Text block.
^^^^^^^^^^^^^^^^

Wood engraving, ‘Sketches on Queen’s Wharf’, Australian Pictorial Weekly, 24 July 1880
Reproduced courtesy State Library Victoria
This wood engraving from 1880 shows coal lumpers above and men unloading ‘products’ below. Several of the men wear a kind of cape over their heads and backs, to protect their skin from the rough hessian bags they carried. The bags of coal were filled to overflowing and must have been extremely heavy to carry. It is now hard to imagine doing this kind of work for eight or more hours each day.
Grain was shipped in bags. The grain was bagged on the farm and transported either by wagon, or later by rail or coastal shipping to the wharf for export. Grain ‘humpers’ moved the bags to and fro. Each bag weighed about 60 kilos, sometimes more than the man himself. Grain ‘humpers’ used similar capes to other wharf labourers to protect their necks from the rough hessian bags. Later grain was moved by conveyor belts and stored in bulk silos before shipping. Bulk handling was introduced progressively from the 1930s, reducing the need for manual labour.
Working cargo, Queen’s Wharf, 1893
Reproduced courtesy State Library Victoria
This print was published in the Illustrated Australian News on 1 September 1893. It shows wheat humpers (or lumpers) carrying large bags, probably of wheat, on their backs. Some are wearing the distinctive cap and cape that protected their necks and shoulders from the hessian bags. The bags are being lifted onto the wharf from the ship’s hold with the aid of a pulley system. The man wearing a jacket and standing on the platform may be holding a wharfie’s hook to help lift the bags for the humpers. A group of prosperous onlookers stands in the foreground.
Loading wheat, Port Melbourne, c. 1920
Alan C. Green Photographer
Reproduced courtesy State Library Victoria
The worker to the left of the photograph is holding a wharfie’s hook, used to help lift hessian bags and bales.
Loading wheat, Port Melbourne, c. 1920
Alan C. Green Photographer
Reproduced courtesy State Library Victoria
Wharf labourers were also known as wharfies, or more formally as stevedores. They used hooks like this one to lift and guide hessian bags and bales. This particular hook was used by the late Rob Clyde of Port Melbourne. He worked on Melbourne’s waterfront for more than 40 years.

^^^^^^^^^^^^^^^^

Excerpted data.
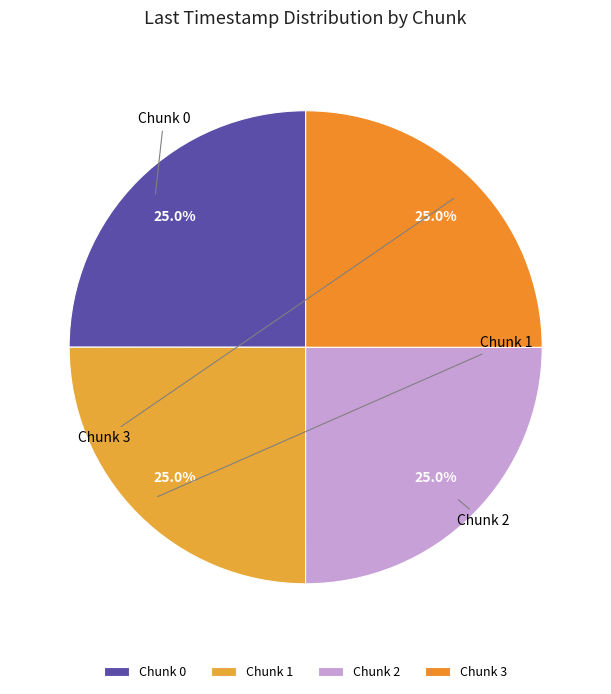

Is there a majority slice in this chart?

No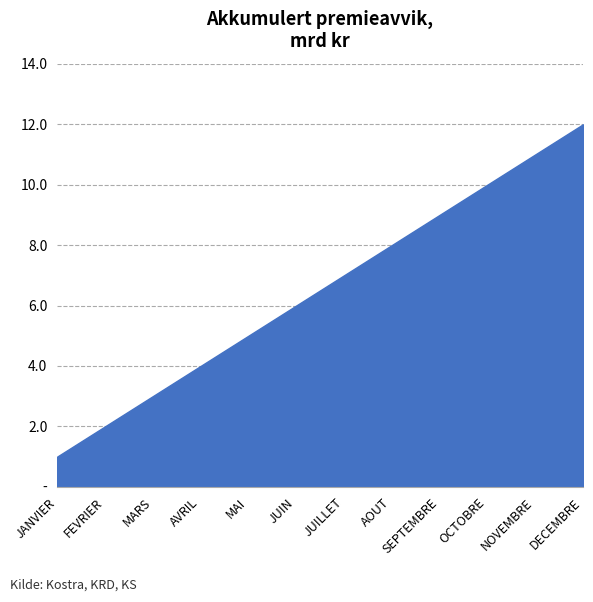

Does the chart display data point markers on the line(s)?

No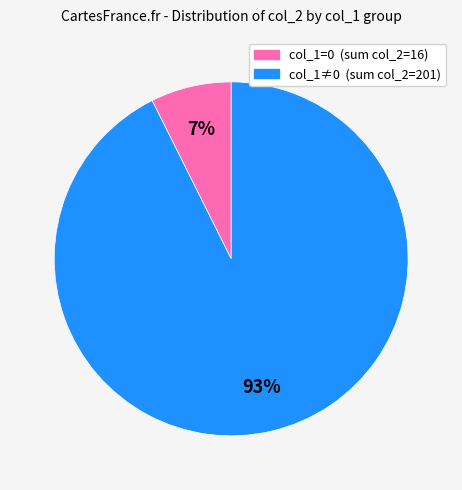

Is there a majority slice in this chart?

Yes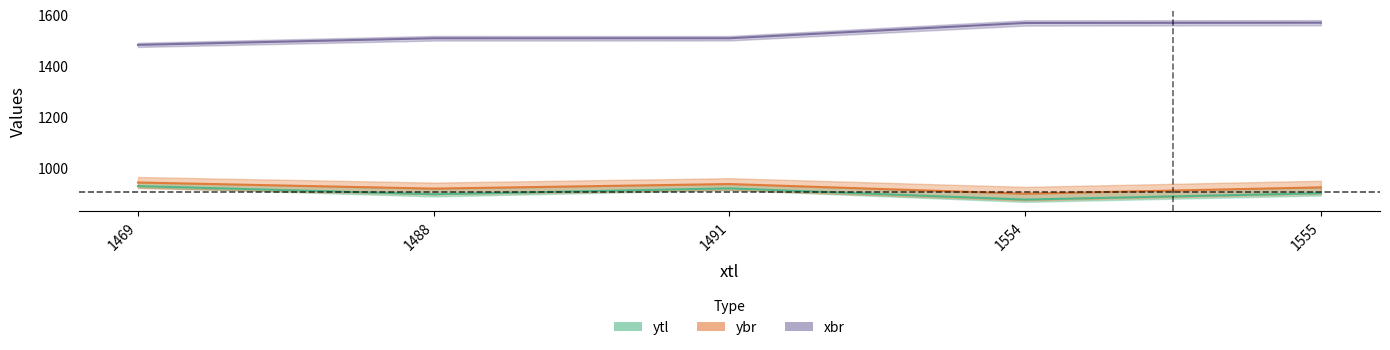

Reading left to right, transcribe all the data shown in this chart.

ytl: 929	897	920	876	901
ybr: 943	919	937	899	924
xbr: 1483	1509	1509	1569	1570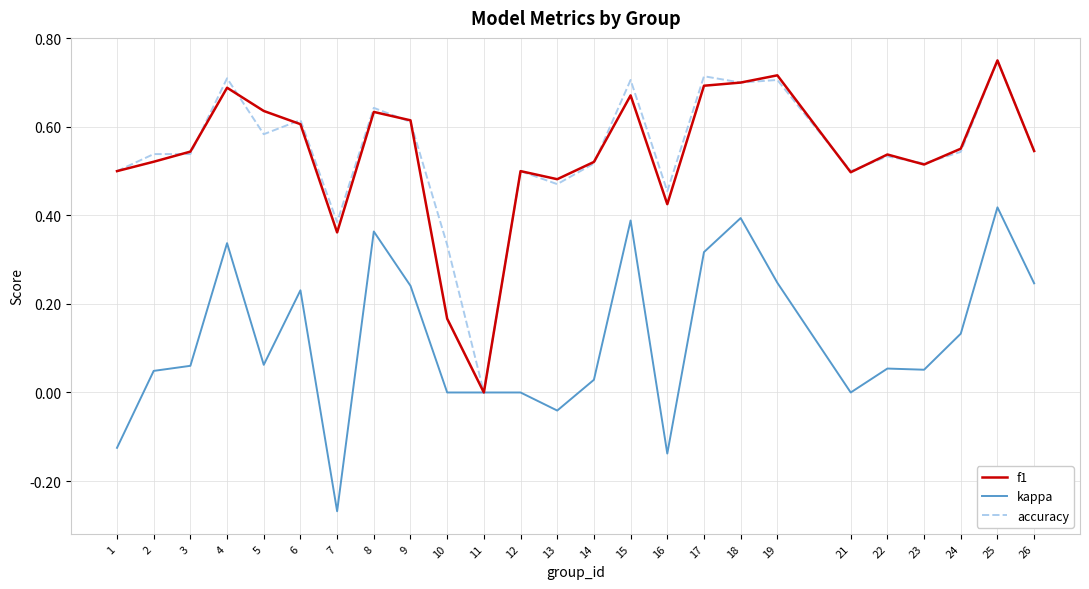

Which category has the lowest value across all series?

7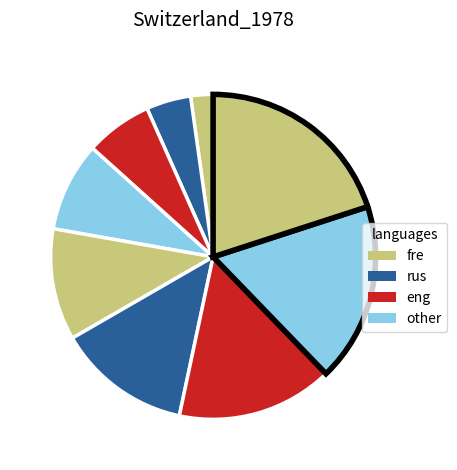

How many slices are in this pie chart?

9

^^^^^^^^^^^^^^^^

Your goal. Continue the piece on Melbourne's wharf labourers and the cargo they carried by hand, starting after its last sentence.

Output for this exercise.
Wharfie’s hook, 1950s
Courtesy City of Melbourne Art & Heritage Collection
Using a wharfie’s hook, Victoria Dock, 1938
VPRS 8363/P2, unit 2, item 50177
Reproduced courtesy Public Record Office Victoria
The cargo here is wool bales. Over the years there were many disputes about the size and weight of bales, especially as new pressing technologies pressed more wool into the same volume, increasing the weight of the bales.
Wool cargo, c. 1940
VPRS 8363/P2, unit 2 item 68134
Reproduced courtesy Public Record Office Victoria
Loading wool bales, c. 1950
VPRS 8363/P2, unit 2, item 50165
Reproduced courtesy Public Record Office Victoria
Metal barrels on Victoria Dock, 1938
VPRS 8362/P1, unit 9, item 305
Reproduced courtesy Public Record Office Victoria
Mechanisation
Loading crates & sacks, Victoria Dock, c. 1920
VPRS 8362/P1, unit 9, item 299
Reproduced courtesy Public Record Office Victoria
A complex system of strong nets and pulleys is shown lifting cargo aboard in this photograph. The sacks in the foreground may contain mail. Men in suits are supervising.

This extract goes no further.